Read through the material below and find each line that has the word "always"; copy it.

[Start of Attachment]

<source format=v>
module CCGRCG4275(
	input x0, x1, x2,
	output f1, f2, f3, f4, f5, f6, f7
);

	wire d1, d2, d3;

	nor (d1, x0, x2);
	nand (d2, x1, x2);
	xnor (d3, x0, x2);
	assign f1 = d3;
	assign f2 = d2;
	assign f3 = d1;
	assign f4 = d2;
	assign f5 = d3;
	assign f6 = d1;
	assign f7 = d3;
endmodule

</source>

[End of Attachment]
[Start of Attachment]

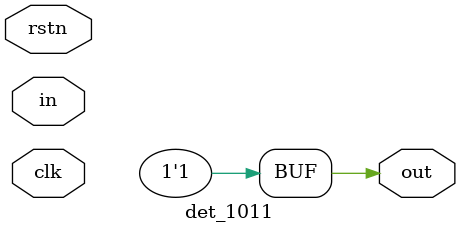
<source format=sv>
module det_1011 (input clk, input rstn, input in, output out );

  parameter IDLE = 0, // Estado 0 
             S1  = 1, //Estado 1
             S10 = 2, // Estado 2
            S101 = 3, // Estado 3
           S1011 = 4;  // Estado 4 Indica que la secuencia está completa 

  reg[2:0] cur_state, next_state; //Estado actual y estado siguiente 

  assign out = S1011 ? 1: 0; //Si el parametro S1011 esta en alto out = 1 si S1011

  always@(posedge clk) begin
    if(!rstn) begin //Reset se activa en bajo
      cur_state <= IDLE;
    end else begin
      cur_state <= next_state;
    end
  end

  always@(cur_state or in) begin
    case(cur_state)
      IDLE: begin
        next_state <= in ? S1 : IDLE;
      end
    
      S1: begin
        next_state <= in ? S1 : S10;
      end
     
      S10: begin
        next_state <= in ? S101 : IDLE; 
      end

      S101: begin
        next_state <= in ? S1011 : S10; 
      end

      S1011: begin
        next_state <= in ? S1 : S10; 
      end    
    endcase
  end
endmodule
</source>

[End of Attachment]
[Start of Attachment]

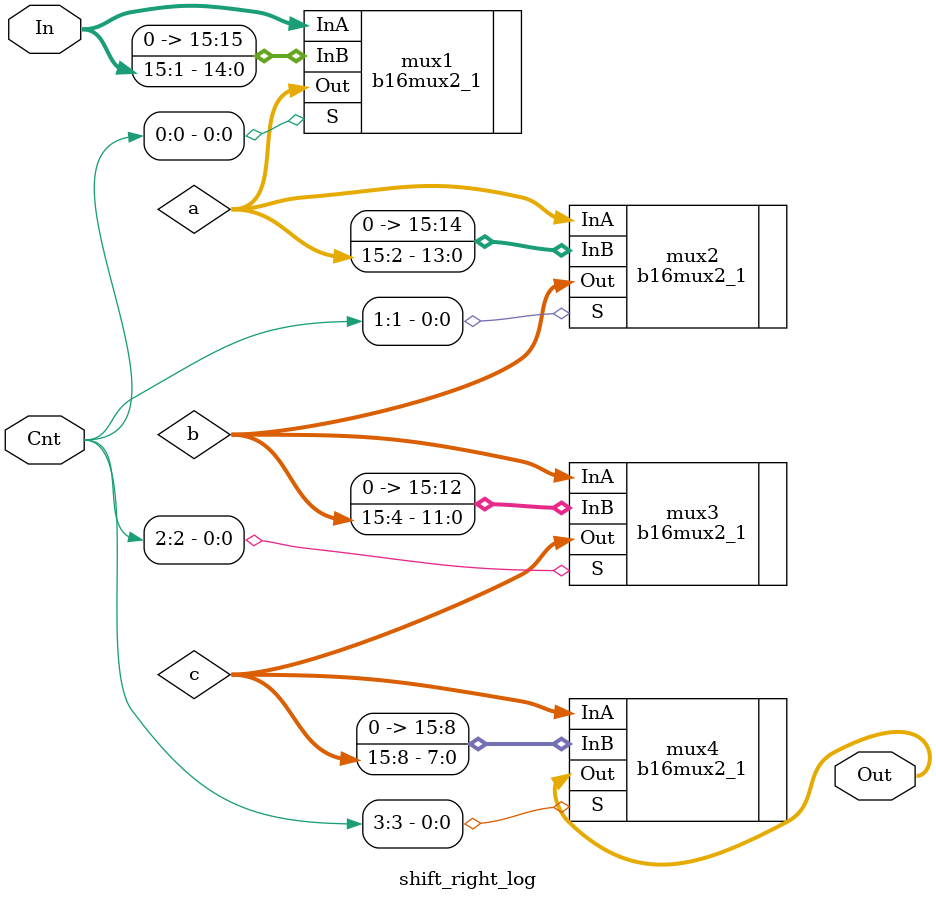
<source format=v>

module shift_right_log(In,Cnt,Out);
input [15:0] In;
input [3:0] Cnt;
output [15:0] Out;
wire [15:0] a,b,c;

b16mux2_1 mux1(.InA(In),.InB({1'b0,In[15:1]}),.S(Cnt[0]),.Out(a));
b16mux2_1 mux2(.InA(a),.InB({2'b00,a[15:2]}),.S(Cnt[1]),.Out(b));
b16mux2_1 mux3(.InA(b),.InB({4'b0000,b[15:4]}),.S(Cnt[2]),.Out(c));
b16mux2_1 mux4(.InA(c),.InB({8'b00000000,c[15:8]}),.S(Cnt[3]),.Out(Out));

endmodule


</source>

[End of Attachment]

-- Response for this exercise --
  always@(posedge clk) begin
  always@(cur_state or in) begin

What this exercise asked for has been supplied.